▸ **Task requirements**: State the number of lines in these records that include the string "Versand", and say nothing more.

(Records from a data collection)
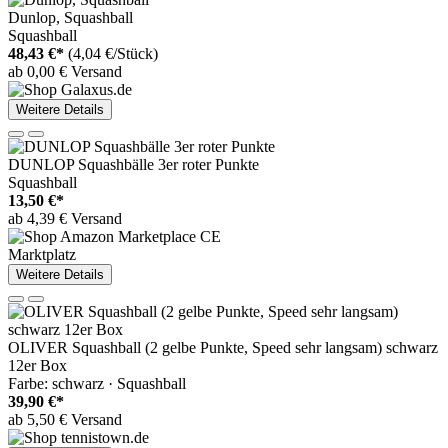
Dunlop, Squashball
Squashball
48,43 €*
(4,04 €/Stück)
ab 0,00 € Versand
Weitere Details
DUNLOP Squashbälle 3er roter Punkte
Squashball
13,50 €*
ab 4,39 € Versand
Marktplatz
Weitere Details
OLIVER Squashball (2 gelbe Punkte, Speed sehr langsam) schwarz
12er Box
Farbe: schwarz · Squashball
39,90 €*
ab 5,50 € Versand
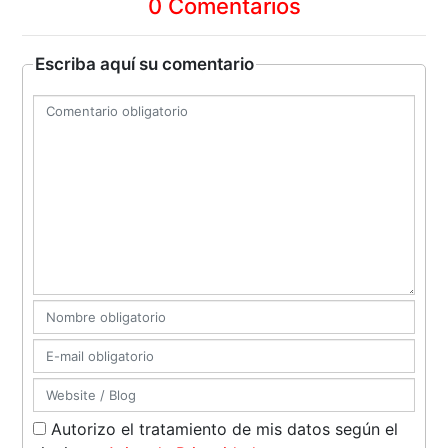
0 Comentarios
Escriba aquí su comentario
Autorizo el tratamiento de mis datos según el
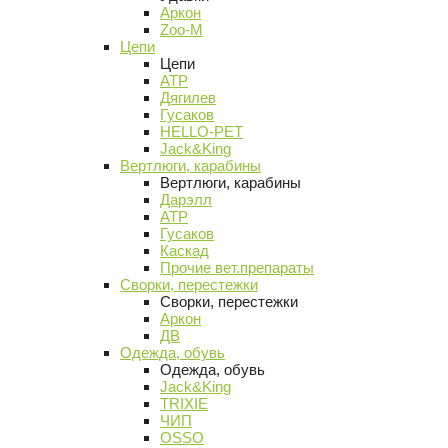
Аркон
Zoo-M
Цепи
Цепи
АТР
Дягилев
Гусаков
HELLO-PET
Jack&King
Вертлюги, карабины
Вертлюги, карабины
Дарэлл
АТР
Гусаков
Каскад
Прочие вет.препараты
Сворки, перестежки
Сворки, перестежки
Аркон
ДВ
Одежда, обувь
Одежда, обувь
Jack&King
TRIXIE
ЧИП
OSSO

▸ **Solved exercise**: 3